Syrian Opposition Says Assad Must Be Excluded from Talks
The opposition National Coalition said on Friday it refuses to accept President Bashar Assad in any talks on ending Syria's war, as part of a "framework" it has drawn up for solutions to the conflict.
The Coalition issued the framework after a meeting in Cairo to discuss a proposal by its chief, Ahmed Moaz al-Khatib, to hold peace talks with regime representatives, a move that ruffled feathers in the umbrella opposition group.
"Bashar Assad and security leadership who are responsible for the current destruction of the country are outside the political process and must be held accountable for their crimes," it said in a statement issued in English.
The eight-point framework was drawn up at a meeting of the National Coalition's interim advisory political committee in the Egyptian capital on Thursday.
It singled out the Assad regime's most powerful backers, Russia and Iran, calling on the former to ensure there are "adequate safeguards" to make the peace process possible, together with the United States.
The statement urged Iran's leaders to recognize that the Islamic republic's support for Assad "is pushing the region towards sectarian conflict" and realize that "Assad and his regime have no chance to stay in power."
It said the "friends of the Syrian people" should understand that a solution would only take place though "changing the balance of power," meaning support for the Coalition and the rebellion by "all possible means."
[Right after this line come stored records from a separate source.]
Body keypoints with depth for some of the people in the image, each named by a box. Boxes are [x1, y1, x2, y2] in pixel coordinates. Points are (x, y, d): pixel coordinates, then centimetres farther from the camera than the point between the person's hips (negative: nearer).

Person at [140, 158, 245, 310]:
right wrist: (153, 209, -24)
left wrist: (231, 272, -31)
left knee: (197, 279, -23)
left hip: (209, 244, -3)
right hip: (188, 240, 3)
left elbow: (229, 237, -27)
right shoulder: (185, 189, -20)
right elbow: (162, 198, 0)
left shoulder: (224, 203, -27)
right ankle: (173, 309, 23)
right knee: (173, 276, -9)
Last month, Khatib said on his Facebook page that he was ready for dialogue with Assad's representatives, subject to conditions including that some 160,000 detainees are released.
The regime in Damascus responded by saying it was prepared for dialogue, but without any pre-conditions.
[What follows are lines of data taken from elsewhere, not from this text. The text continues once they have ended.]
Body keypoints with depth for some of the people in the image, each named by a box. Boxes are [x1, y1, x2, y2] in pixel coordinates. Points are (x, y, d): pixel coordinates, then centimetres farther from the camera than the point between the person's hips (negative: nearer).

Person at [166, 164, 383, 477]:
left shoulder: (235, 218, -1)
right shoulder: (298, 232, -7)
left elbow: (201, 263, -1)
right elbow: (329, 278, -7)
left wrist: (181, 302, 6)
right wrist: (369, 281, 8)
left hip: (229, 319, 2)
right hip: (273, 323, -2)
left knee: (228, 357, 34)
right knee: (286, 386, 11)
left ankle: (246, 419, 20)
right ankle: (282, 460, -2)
Khatib's initial offer was met with support from the United States and the Arab League and also from Syria's allies Russia and Iran, with whom the opposition leader recently held talks.
But the dialogue call also sparked tension within the opposition coalition, whose key member the Syrian National Council is vehemently opposed to talks with the regime until Assad steps down.
The Syrian conflict flared when Assad's forces launched a brutal crackdown on peaceful democracy protests that erupted in March 2011, inspired by Arab Spring uprisings.
The United Nations estimates that nearly 70,000 people have been killed since then.